Once he had begun, however, there was no possibility of stopping. The people demanded work like The Luck of Roaring Camp and would accept nothing else. It is pathetic to see him during the early years of his great fame, trying to impress upon the reading public that he is a poet after the old definition of the word. The Atlantic had paid him $10,000 to write for a year work like The Luck of Roaring Camp. He gave four stories, and he gave also five careful poems of the Longfellow-Whittier type. By 1873 he had put forth no fewer than fourteen books, nine of them being poems or collections of his poetry. In vain. The public ordered him back to the mines and camps that even then were as obsolete as the pony express across the Plains.

Despite his biographers, the latter part of his life is full of mystery. After seven years of literary work in New York City, he went in 1878 as consul to Crefeld, Germany. Two years later he was transferred to Glasgow, Scotland, where he remained for five years. The rest of his life he spent in London, writing year after year new books of California stories. He never returned to America; he was estranged from his family; he seemed to wish to sever himself entirely from all that had to do with his earlier life. He died May 5, 1902, and was buried in Frimby churchyard, in Surrey.

IV

A novelist must rise or fall with his characters. What of Harte? First of all we must observe that he makes no attempts at character development. Each personage introduced is the same at the close of the story as at the opening. He has no fully studied character: we have a burning moment, a flashlight glimpse—intense, paradoxical, startling, then no more. We never see the person again. The name may appear in later sketches, but it never designates the same man. Colonel Starbottle is consistent from story to story only in make-up, in stage "business," and the well known "gags"—as, for instance, a succession of phrases qualified by the adjective "blank." "Yuba Bill" is Harte's synonym for stage driver, "Jack Hamlin" for gambler. We have a feeling constantly that the characters are brought in simply to excite wonder. Gabriel Conroy devotes his life for years to the finding of his sister Grace. He leaves his wife to search for her; he can think of nothing else; yet when at length he does find her among the witnesses in a courtroom he takes it as a mere commonplace. A moment later, however, when told that his wife, for whom we know he cares nothing at all, has given birth to a son, he falls headlong in a swoon.

His characters may perhaps be true to facts; he may be able to give the prototype in every case; and yet we are not convinced. The stories told by the college freshman at home during his first Christmas vacation may all be true, and yet they may give a very false idea of college life in its entirety. So it is with Harte. The very year that he landed in California a procession of one thousand children, each child with a flower in his hand, marched one day in San Francisco. The Luck of Roaring Camp gives no such impression. In all save the remotest camps there were churches and worshipers, yet who would suspect it from Harte's tales? California has never accepted Harte's picture of its life, just as the South has never accepted Uncle Tom's Cabin. It is not fair to picture an era simply by dwelling on its exceptions and its grotesque possibilities. Art must rest upon the whole truth, not upon half truths.

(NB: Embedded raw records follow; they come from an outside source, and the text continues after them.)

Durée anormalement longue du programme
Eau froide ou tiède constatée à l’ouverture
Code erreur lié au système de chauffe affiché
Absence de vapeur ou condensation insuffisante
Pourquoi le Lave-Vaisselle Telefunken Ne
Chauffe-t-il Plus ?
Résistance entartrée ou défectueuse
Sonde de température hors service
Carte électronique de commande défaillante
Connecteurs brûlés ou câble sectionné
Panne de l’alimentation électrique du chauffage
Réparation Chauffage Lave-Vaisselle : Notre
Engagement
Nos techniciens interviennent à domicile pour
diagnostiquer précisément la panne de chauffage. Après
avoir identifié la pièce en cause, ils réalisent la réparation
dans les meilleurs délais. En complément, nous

The truth is that the man had no deep and abiding philosophy of life; he had indeed no philosophy at all. In the words of his discerning biographer, Merwin,

There was a want of background, both intellectual and moral, in his nature. He was an observer, not a thinker, and his genius was shown only as he lived in the life of others. Even his poetry is dramatic, not lyric. It was very seldom that Bret Harte, in his tales or elsewhere, advanced any abstract sentiment or idea; he was concerned only with the concrete; and it is noticeable that when he does venture to lay down a general principle, it fails to bear the impress of real conviction. The note of sincerity is wanting.[46]

The fact that his rascals in a crisis often do deeds of sublime heroism must not deceive us, despite the author's protestations of a great moral purpose underlying his work.

Without claiming to be a religious man or a moralist, but simply as an artist, he shall reverently and humbly conform to the rules laid down by a Great Poet who created the parables of the Prodigal Son and the Good Samaritan, whose works have lasted eighteen hundred years, and will remain when the present writer and his generation are forgotten. And he is conscious of uttering no original doctrine in this, but of only voicing the beliefs of a few of his literary brethren happily living, and one gloriously dead, who never made proclamation of this from the housetops.[47]